WORK ITEM.
Set the whole listing down again, word for word, with no pictures.

[INFORMATION SHOWN]

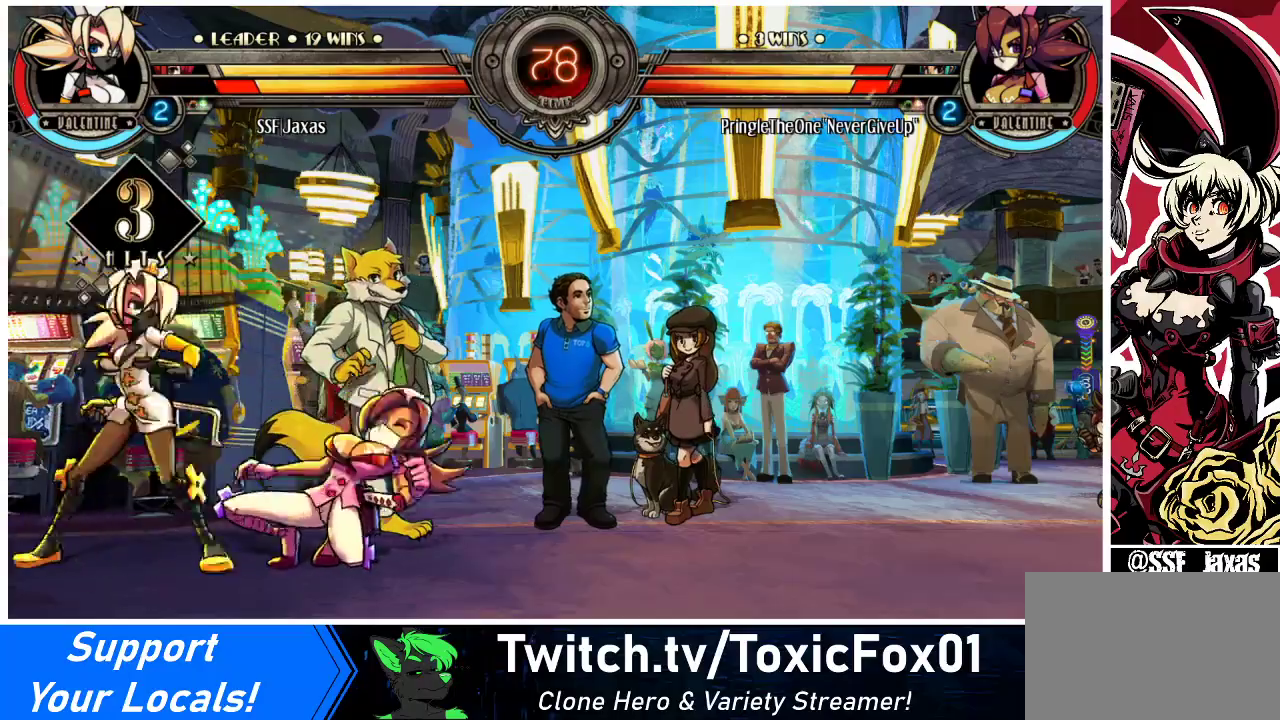
{"buttons": [], "events": [[133, "TRIANGLE", "up"], [267, "TRIANGLE", "down"], [400, "TRIANGLE", "up"]]}
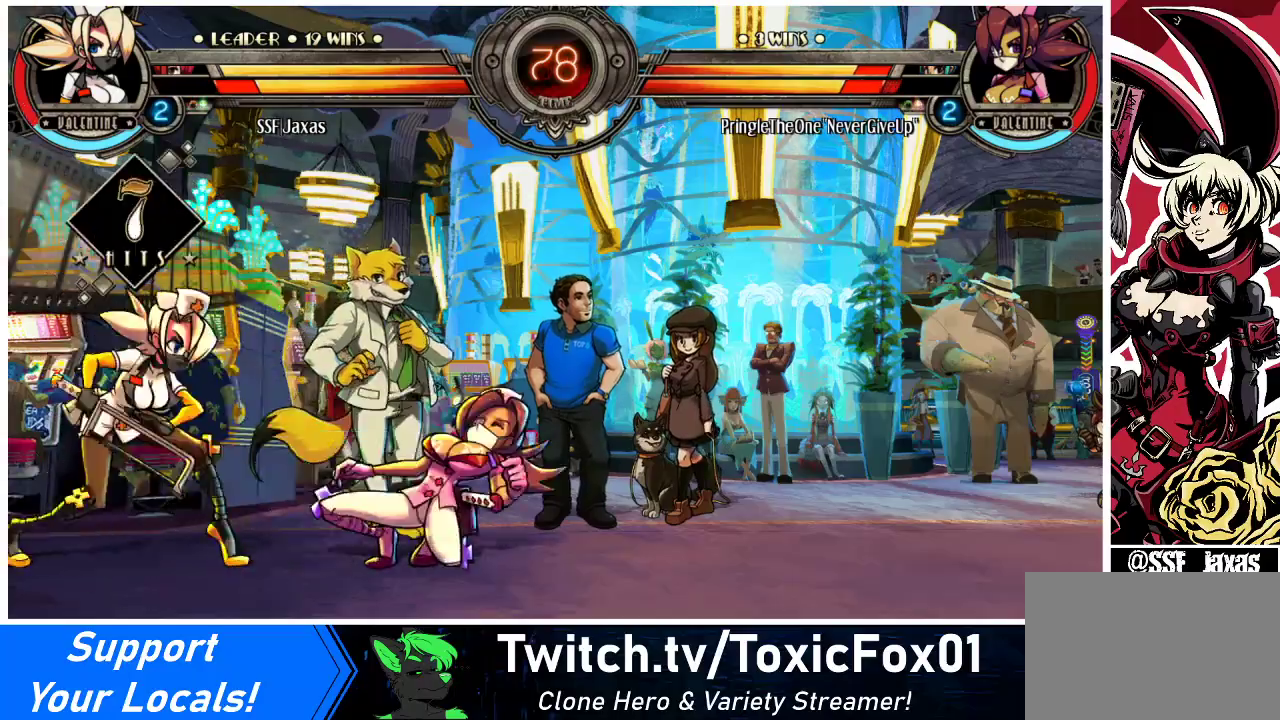
{"buttons": ["DPAD_DOWN", "DPAD_RIGHT"], "events": [[133, "DPAD_DOWN", "down"], [133, "DPAD_RIGHT", "down"]]}
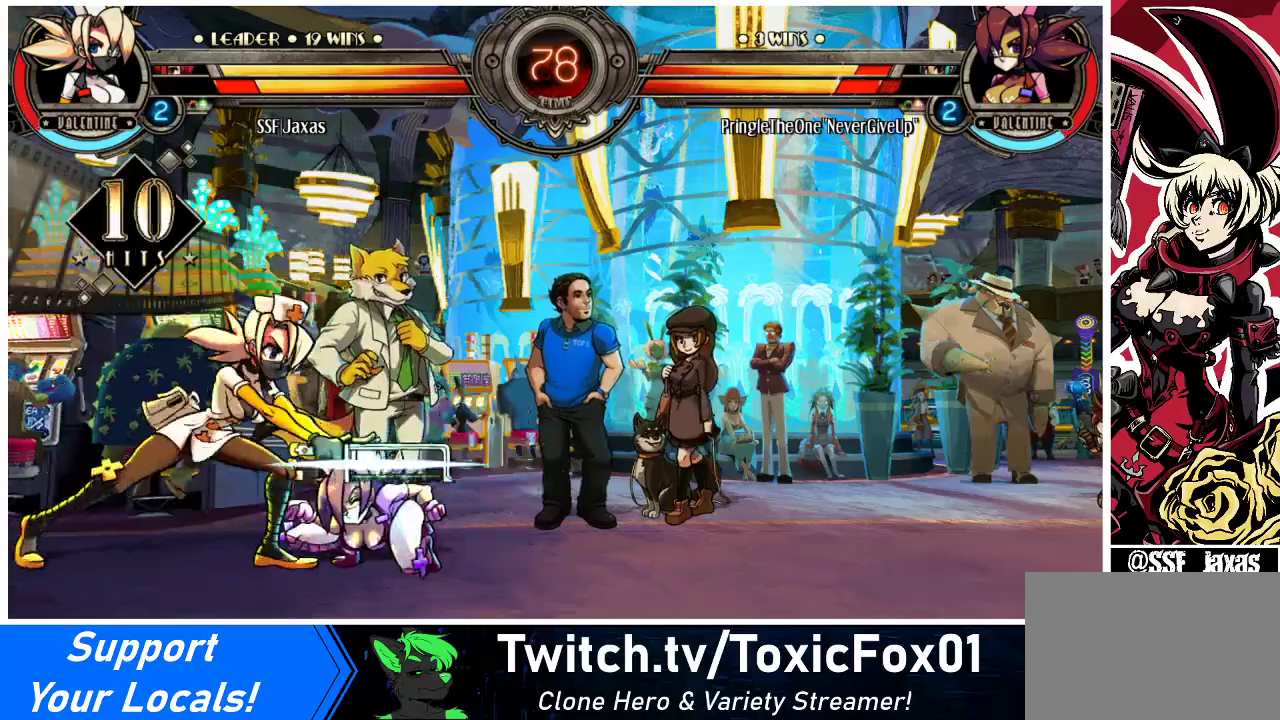
{"buttons": ["DPAD_UP", "DPAD_RIGHT"], "events": [[167, "R1", "down"], [333, "DPAD_DOWN", "up"], [333, "R1", "up"], [367, "DPAD_UP", "down"]]}
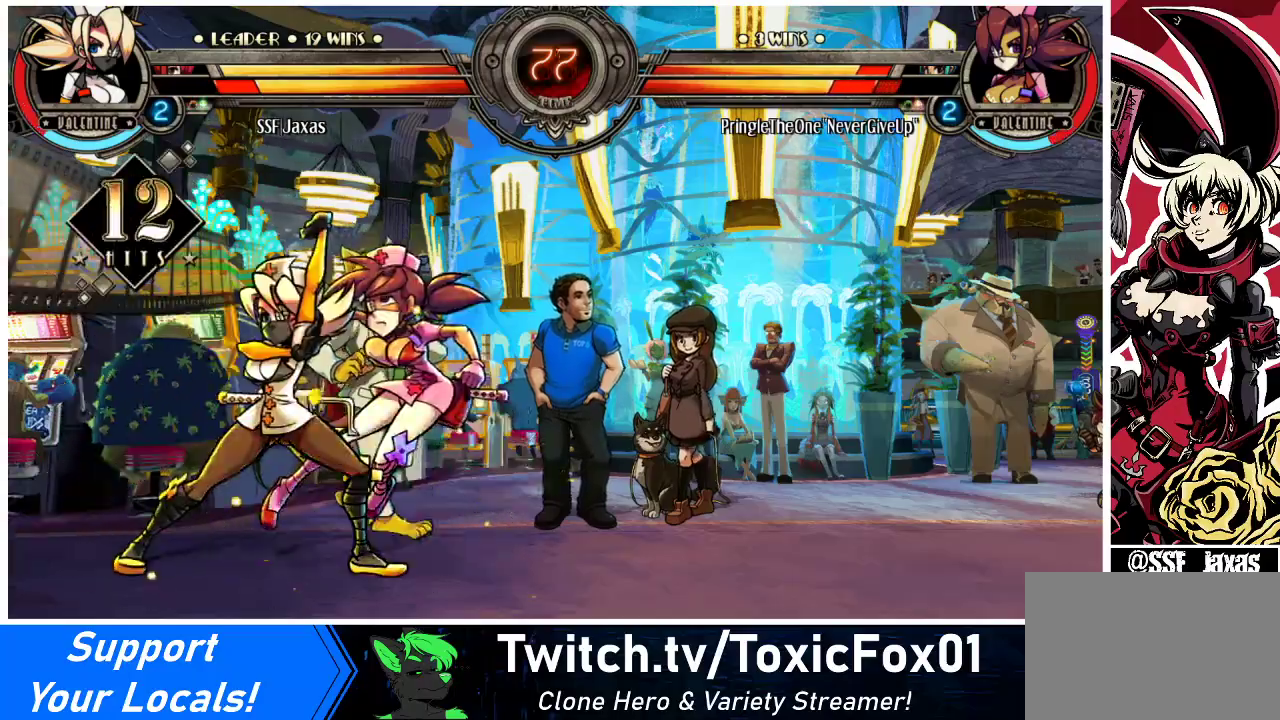
{"buttons": ["R2"], "events": [[67, "DPAD_UP", "up"], [100, "DPAD_RIGHT", "up"], [100, "R1", "down"], [267, "R1", "up"], [400, "R2", "down"]]}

[/INFORMATION SHOWN]

EXPECTED ANSWER.
{"buttons": [], "events": [[133, "TRIANGLE", "up"], [267, "TRIANGLE", "down"], [400, "TRIANGLE", "up"]]}
{"buttons": ["DPAD_DOWN", "DPAD_RIGHT"], "events": [[133, "DPAD_DOWN", "down"], [133, "DPAD_RIGHT", "down"]]}
{"buttons": ["DPAD_UP", "DPAD_RIGHT"], "events": [[167, "R1", "down"], [333, "DPAD_DOWN", "up"], [333, "R1", "up"], [367, "DPAD_UP", "down"]]}
{"buttons": ["R2"], "events": [[67, "DPAD_UP", "up"], [100, "DPAD_RIGHT", "up"], [100, "R1", "down"], [267, "R1", "up"], [400, "R2", "down"]]}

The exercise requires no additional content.